The opening scene reaches its climax when Ico finds a translucent, beautiful girl trapped inside a hanging cage in one of the castles giant inner chambers. She is Yorda. Neither Ico nor Yorda know where they are, or how to escape. The massive castle has no exits, the rooms seemingly isolated and singular. However, the bond between the two children, though never vocalised, is about as close to love as a videogame can portray. When Ico, diminutive, unkempt and deformed, rescues Yorda, delicate and angelic, there is an unspoken understanding of a common need and a link between them that simply forces the player to become involved.

And the relationship between the two and your understanding of it, again transcends what is usually possible within a videogame. Perhaps it reminds you of those times when you were younger, 12 or so, still a bit scruffy, and you meet a girl, slightly older, who is beautiful. You play together on holiday and you can do more than her. You can, as Ico can, jump further, run faster, though none of that really matters to either of you. There is a bond forged in the confusion of entering adulthood that is a moment in life passing faster than you could understand at the time.

It is now that the true brilliance of the game mechanic that underpins Ico hits home. Ico is tough and rugged but Yorda is fragile and weak. Holding down R1 makes Ico grasp Yorda’s hand, and he drags her with him as they seek to escape. But certain problems are too much for the girl. She cannot jump or fall far. She cannot push obstacles and cannot climb. Ico must manipulate the castle at every turn to get Yorda through. At no point during this do you wonder why he must take her with him. You simply understand. Yorda has a connection with the castle. She can operate magical portals into new rooms. There is a delightful balance and co-dependency between the two, something fresh that goes someway towards further underlining the importance of this game.

The castle itself is a fusion of masonry and mechanics, with rusted machinery spewing from the hewn stone. It is set miles in the air, as you realise when Ico and Yorda first set foot into the open air. From the crackly, dusty inner recesses of the place, the atmosphere changes brilliantly when they step outside. The breeze is refreshing, there are birdcalls and from certain viewpoints, the sheer massiveness of the castle can be seen. The attention to atmosphere on show in this game sets a new president in game design. The lighting for instance, is without question the best use light to drive mood ever seen.

The guardians of the castle are smoke-comprised ghouls that evolve in freeform. Interested only in capturing Yorda, they spring from black holes in the ground and sickeningly try and pull her in. Ico must fight them off, eventually with sword, though initially with horns and stick. The ghouls are oppressive when encountered, leading the player, for the first time, to question an aspect of the game. They initially take so long to overcome that a feeling of oppression may take over. Far from being a design flaw, this serves to further highlight Ico’s strength. The battles are meant to be oppressive. When enemies in videogames are encountered, too often are they dispatched with a simple button press.

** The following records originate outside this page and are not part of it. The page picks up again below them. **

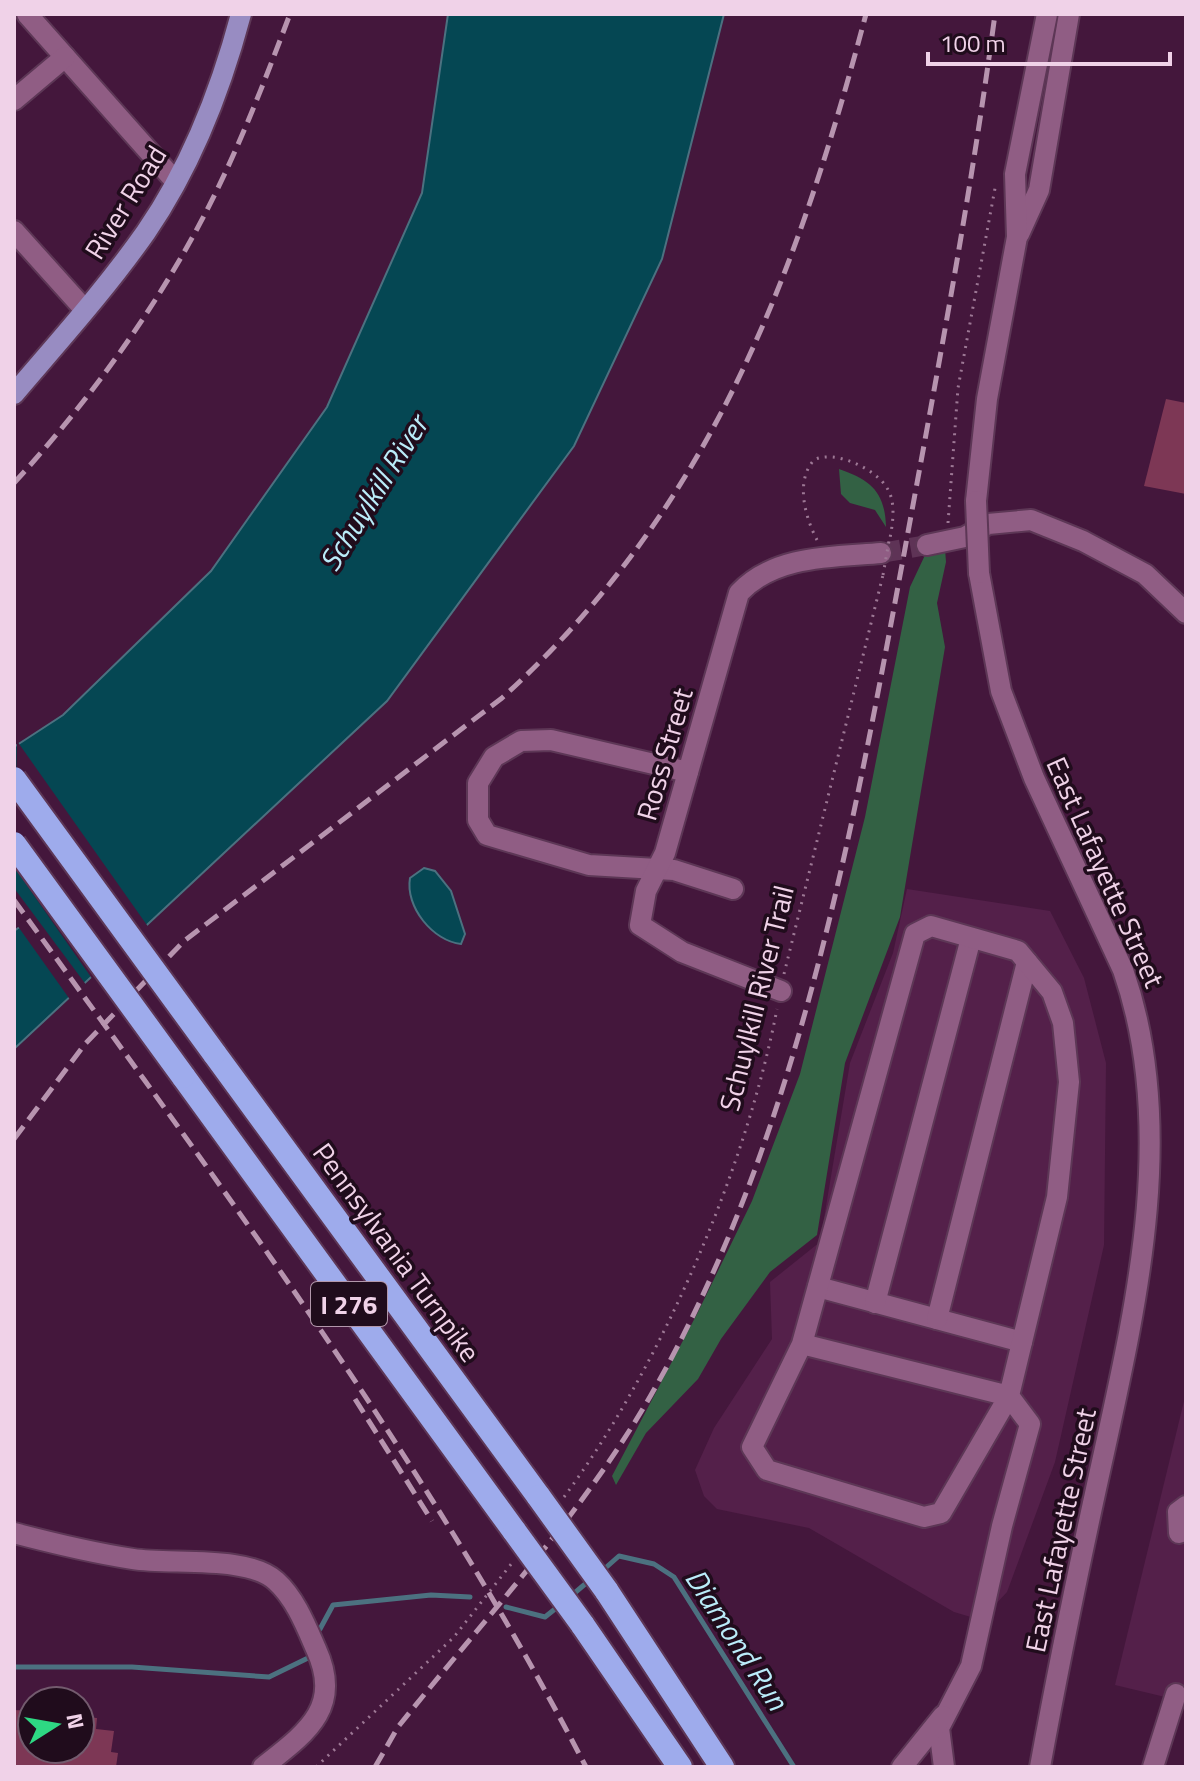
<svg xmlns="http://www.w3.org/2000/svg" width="1200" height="1781" viewBox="0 0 1200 1781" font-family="'Titillium Web',sans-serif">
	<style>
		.built { fill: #54204a }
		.green { fill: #336144 }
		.water { fill: #054753; stroke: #4c7180; stroke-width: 2 }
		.pier { fill: #44173c }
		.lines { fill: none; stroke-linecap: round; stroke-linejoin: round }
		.stream { stroke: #4c7180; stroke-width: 5 }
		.building { fill: #7d3755 }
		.minor-tunnel { stroke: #5e3356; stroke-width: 20; stroke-dasharray: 20 10; stroke-linecap: butt }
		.minor-casing { stroke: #5d3756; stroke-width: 24 }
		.major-casing { stroke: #5d3756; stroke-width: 24 }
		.highway-casing { stroke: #5d3756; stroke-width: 28 }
		.path { stroke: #9d7895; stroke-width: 3; stroke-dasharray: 2 6; stroke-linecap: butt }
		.minor { stroke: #905d84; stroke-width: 20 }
		.major { stroke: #988cc2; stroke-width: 20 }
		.highway { stroke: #9eabec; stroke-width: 24 }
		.rail { stroke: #b794af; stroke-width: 5; stroke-dasharray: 16 8; stroke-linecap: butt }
		.minor-bridge-casing { stroke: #5d3756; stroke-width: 24; stroke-linecap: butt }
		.highway-bridge-casing { stroke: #5d3756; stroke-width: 28; stroke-linecap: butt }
		.path-bridge { stroke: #9d7895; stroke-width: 3; stroke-dasharray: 2 6; stroke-linecap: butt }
		.minor-bridge { stroke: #905d84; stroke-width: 20 }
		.highway-bridge { stroke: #9eabec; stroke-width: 24 }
		.labels { text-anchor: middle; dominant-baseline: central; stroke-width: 7; stroke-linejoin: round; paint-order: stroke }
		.shield { fill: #200c1c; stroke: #b297ab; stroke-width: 2 }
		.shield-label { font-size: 26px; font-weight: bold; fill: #f0d2e8 }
		.street-label { font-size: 28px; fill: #f0d2e8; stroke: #200c1c }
		.water-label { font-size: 30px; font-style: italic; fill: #baecf9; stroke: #200c1c }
	</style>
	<rect width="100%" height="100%" fill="#44173c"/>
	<!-- built -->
	<g class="built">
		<path d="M907,889L1050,911L1084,978L1106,1063L1104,1245L1055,1462L1007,1592L981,1620L954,1612L809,1528L717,1509L704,1496L695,1470L714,1428L772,1339L770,1282L820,1242L850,1063L893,953Z"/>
		<path d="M1186,1393V1702L1115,1685Z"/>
	</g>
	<!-- green -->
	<g class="green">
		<path d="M839,469C871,480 885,492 886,527L875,510L850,503L841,494Z"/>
		<path d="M945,549L946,562L937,603L945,647L900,917L845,1063L817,1235L770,1272L721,1339L698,1379L646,1433L616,1485L612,1476L698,1312L752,1201L800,1074L865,817L910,587L926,553Z"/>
	</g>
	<!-- water -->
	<g class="water">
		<path d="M448,14H724L662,259L574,446L387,701L14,1049V931L31,919L26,912L14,921V747L63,715L211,571L327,407L422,193Z"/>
		<path d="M424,868L435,871L451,891L465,934L461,944C433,941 405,907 410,878Z"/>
	</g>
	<!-- pier -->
	<g class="pier">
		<path d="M17,741L149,928L93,980L14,867Z"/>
		<path d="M14,888L87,986L71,1001L17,925L26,919L17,924L14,921Z"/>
	</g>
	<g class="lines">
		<!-- stream -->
		<g class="stream">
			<path d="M602,1571L619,1556L654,1564L674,1577L794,1767"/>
			<path d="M571,1596L591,1579"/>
			<path d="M506,1607L545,1617L560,1605"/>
			<path d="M320,1629L333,1605L431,1595L470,1597"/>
			<path d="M14,1667H132L269,1677L308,1658"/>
		</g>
	</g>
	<!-- building -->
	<g class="building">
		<path d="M1166,399L1186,403V494L1144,486Z"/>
		<path d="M14,1710L32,1711V1749H80V1717L97,1718L96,1729L114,1731L111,1752L118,1753L116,1767H14Z"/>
	</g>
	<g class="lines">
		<!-- minor-tunnel -->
		<path class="minor-tunnel" d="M881,553L927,545"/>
		<!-- minor casing -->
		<g class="minor-casing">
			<g id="minor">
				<path d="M27,14L176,182"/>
				<path d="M14,100L65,57"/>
				<path d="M14,231L85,310"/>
				<path d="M1019,234L1039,190L1069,14"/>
				<path d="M976,501L987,399L1017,237L1015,174L1047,14"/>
				<path d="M927,545L965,537L988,524L1031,520L1083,541L1145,574L1186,613"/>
				<path d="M979,573L1001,691L1034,778L1123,970C1181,1136 1132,1323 1096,1489C1076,1581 1057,1674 1040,1767"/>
				<path d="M688,772L551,740L521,741L494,757L478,783V820L487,835L589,865L674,870L733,889"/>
				<path d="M781,991L682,952L640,925L646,891L665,853L739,593C774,555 833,557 881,553"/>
				<path d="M818,1287L1022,1342"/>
				<path d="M875,1303L971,938"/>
				<path d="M937,1319L1027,962"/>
				<path d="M802,1344L915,934L931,926L1018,951L1052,992L1063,1023L1069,1082L1057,1197L1009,1396L941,1513L924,1517L767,1470L752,1447L802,1344L1009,1396L1030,1424L1002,1526L971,1666L939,1728L944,1767"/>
				<path d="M14,1533C52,1543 94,1553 133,1559C171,1565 248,1555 276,1581C295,1598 306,1626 316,1649C343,1708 306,1733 263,1767"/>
				<path d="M1179,1533L1178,1512L1186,1506"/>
				<path d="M902,1767L943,1716"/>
				<path d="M1153,1767L1176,1694"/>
			</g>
		</g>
		<!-- major casing -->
		<g class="major-casing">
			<path id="major" d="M14,394C59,341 106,289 146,232C190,168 221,89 241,14"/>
		</g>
		<!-- highway casing -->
		<g class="highway-casing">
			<g id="highway">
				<path d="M214,1053L539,1497"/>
				<path d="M183,1076L515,1532"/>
				<path d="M606,1590L722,1767"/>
				<path d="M582,1624L680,1767"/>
			</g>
		</g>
		<!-- path -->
		<g class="path">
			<path d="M948,523L958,388L996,183"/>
			<path d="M817,540C805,517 795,481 814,460C834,449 876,469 887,488C896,502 893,522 890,538"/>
			<path d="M784,974L883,575"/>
			<path d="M564,1497C661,1366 746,1169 777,1009"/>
			<path d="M316,1767L454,1637L512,1563"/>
		</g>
		<!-- minor -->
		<use href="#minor" class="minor"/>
		<!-- major -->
		<use href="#major" class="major"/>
		<!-- highway -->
		<use href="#highway" class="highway"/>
		<!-- rail -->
		<g class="rail">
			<path d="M14,483C92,398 164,298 215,194C244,135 267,75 290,14"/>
			<path d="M14,900C217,1181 426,1459 586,1767"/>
			<path d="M14,1139L85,1044L184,941L502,698C710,509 796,278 866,14"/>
			<path d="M355,1399L432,1521"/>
			<path d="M375,1767L398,1727C484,1619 582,1515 651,1395C797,1141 851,839 904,554C937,374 971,195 995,14"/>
		</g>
		<!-- minor-bridge casing -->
		<g class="minor-bridge-casing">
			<path id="minor-bridge" d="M976,501L979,573"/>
		</g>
		<!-- highway-bridge casing -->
		<g class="highway-bridge-casing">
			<g id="highway-bridge">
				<path d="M14,779L214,1053"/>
				<path d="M14,844L183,1076"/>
				<path d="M539,1497L606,1590"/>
				<path d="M515,1532L582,1624"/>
			</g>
		</g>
		<!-- path-bridge -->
		<path class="path-bridge" d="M883,575L889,541"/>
		<!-- minor-bridge -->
		<use href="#minor-bridge" class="minor-bridge"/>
		<!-- highway-bridge -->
		<use href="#highway-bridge" class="highway-bridge"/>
	</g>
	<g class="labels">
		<!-- shield labels -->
		<rect class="shield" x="311" y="1282" width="76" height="44" rx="6"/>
		<g class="shield-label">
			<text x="349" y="1304">I 276</text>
		</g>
		<!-- street labels -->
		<g class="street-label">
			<text transform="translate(125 202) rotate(-58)">River Road</text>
			<text transform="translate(664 754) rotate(-74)">Ross Street</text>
			<text transform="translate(1106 872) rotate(66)">East Lafayette Street</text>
			<text transform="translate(756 998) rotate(-76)">Schuylkill River Trail</text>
			<text transform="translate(397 1252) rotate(54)">Pennsylvania Turnpike</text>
			<text transform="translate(1060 1530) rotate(-78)">East Lafayette Street</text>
		</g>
		<!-- water labels -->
		<g class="water-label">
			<text transform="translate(373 493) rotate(-58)">Schuylkill River</text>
			<text transform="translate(737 1639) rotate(57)">Diamond Run</text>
		</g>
	</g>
	<!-- border -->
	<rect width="1200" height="1781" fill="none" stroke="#f0d2e8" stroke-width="32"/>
	<!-- north arrow -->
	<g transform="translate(56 1725) rotate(79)"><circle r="38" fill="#200c1c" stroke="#735b6e" stroke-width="2"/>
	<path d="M0-6L14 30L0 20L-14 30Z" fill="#2ed883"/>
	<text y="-12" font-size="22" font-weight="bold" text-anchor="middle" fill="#f0d2e8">N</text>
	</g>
	<!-- scale -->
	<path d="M928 52v12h242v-12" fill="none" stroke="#f0d2e8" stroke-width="4"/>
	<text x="940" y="52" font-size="24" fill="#f0d2e8" stroke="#200c1c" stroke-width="6" paint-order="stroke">100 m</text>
</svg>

In Ico, you learn to hate the enemies. If they Capture Yorda and drag her into the darkness, it’s like the world has stopped for a second. The game ends and you fade back into the real world, distraught.

Some gamers have renounced all other games in favour of devoting themselves to Ico. Giving up buying videogames and just waiting for the next Ico outing to be released is more common a practice than you may imagine.

Though difficult to express in simple words, we hope the above has given you an insight into what may be the most important game in the history of interactive entertainment. In a world obsessed with the progression polygon counts and digital audio output, Ico represents and elementally brilliant display of a computer driving human emotion.